Pushing against the latter it refused to give and at first she was afraid it might be locked, but leaning her shoulder hard into it was able to eventually heave it open so that she almost toppled into the single room inside. It was dark and musty but the roof was mostly intact with at least one corner where she could huddle without being snowed on. There was a small fireplace, but she didn’t know whether she dared light a fire for fear of alerting someone passing to her presence. But who would pass now, this late and this far away from anywhere? She decided she would go out and collect some firewood but wait until it was completely dark before lighting it. She blessed her filthy smoking habit – ironically Daniel had hated it, so she’d had to do it in secret – for meaning she had a lighter in her pocket.

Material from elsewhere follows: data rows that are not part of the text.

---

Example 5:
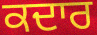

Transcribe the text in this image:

ਕਦਾਰ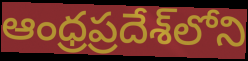
ఆంధ్రప్రదేశ్‌లోని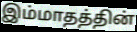
இம்மாதத்தின்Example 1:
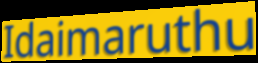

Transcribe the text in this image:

Idaimaruthu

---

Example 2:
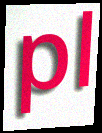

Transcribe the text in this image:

pl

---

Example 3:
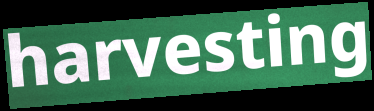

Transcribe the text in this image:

harvesting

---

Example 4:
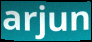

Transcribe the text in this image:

arjun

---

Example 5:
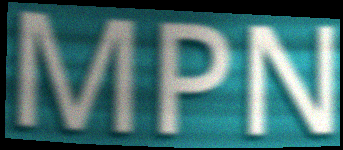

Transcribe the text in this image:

MPN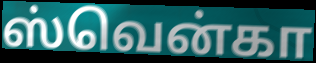
ஸ்வென்கா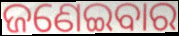
ଜଣେଇବାରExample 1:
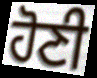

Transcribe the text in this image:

ਹੋਣੀ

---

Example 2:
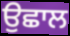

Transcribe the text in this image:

ਉਛਾਲ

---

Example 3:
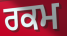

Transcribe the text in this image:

ਰਕਮ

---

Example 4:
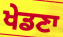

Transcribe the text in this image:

ਖੇਡਣਾ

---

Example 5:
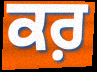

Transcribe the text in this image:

ਕਰ਼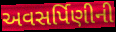
અવસર્પિણીની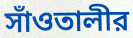
সাঁওতালীরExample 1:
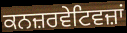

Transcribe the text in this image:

ਕਨਜ਼ਰਵੇਟਿਵਜ਼ਾਂ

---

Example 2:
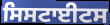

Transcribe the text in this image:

ਸਿਸਟਾਈਟਸ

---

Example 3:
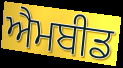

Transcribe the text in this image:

ਐਮਬੀਡ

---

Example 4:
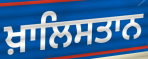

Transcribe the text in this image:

ਖ਼ਾਲਿਸਤਾਨ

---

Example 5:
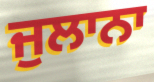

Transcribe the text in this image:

ਜੁਲਾਨਾ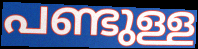
പണ്ടുള്ള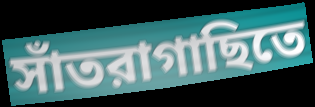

She went outside again and in the eerie quietness of the sheltering trees she could hear her own footsteps on the twigs: snap, snap, snap. The gloom was leaning in now; it felt almost suffocating. She collected twigs and bits of branches that were lying close under the base of the trees in the hope these would be dryer, but nevertheless she wasn’t completely confident she would be able to light them.
Back in the hovel she piled her stash into the fireplace and added in some long-dried and brittle leaves that had probably blown in during the autumn, pushing them in between the twigs as her father used to do with bits of screwed up newspaper. Then she waited for darkness.
Now that she had stopped she suddenly felt overwhelmed with exhaustion but her mind wouldn’t let herself fall into a deep sleep. As she hovered in that deep syrupy state between waking and slumber her thoughts worked desperately, like a hamster on a wheel, spiralling backwards and forwards between now and ‘then’: the ‘then’ when everything changed.
Her life had been normal up till then. Normal. Had she really considered that the way Daniel had manipulated her life since they married was normal? She knew it looked normal to everyone outside their home life – so much so that she had started to believe it herself. No, ‘normal’ had actually stopped on their wedding day.
She’d made excuses and endured for years but there had come a point where her inner self had screamed. When her subconscious with its knowledge of the truth she had tried to suppress for so long, had finally said ‘enough’.
Bang! Bang! Bang!
She woke in panic to the sound of an old window shutter being hurled back and forth against the wall by the wind.
Breathing hard in the darkness, she sat for several minutes; time she spent readjusting to where she was and why she was there. At last she crawled over to the fireplace and put her lighter to the leaves. The fire she created was mostly smoke: the wood, despite her efforts, too damp to produce much in the way of flames. She heaped on more leaves but there was to be no friendly crackling hearth here.
She felt weary and defeated. Looking back she was surprised how calm and organised she had been in the immediate aftermath, as if another her had taken over, told her what to do and where to go, but now she felt lost. This place wasn’t the play castle of her childhood imagination anymore. It wouldn’t protect her, it wouldn’t sustain her. She knew what she would have to go through if she went back and didn’t have the energy to face it.
She sat for maybe another half an hour and then she got to her feet. Slowly, she took off her coat, dropped it onto the floor in the corner and went to the door. Then she walked out into the frightful arms of that wild night.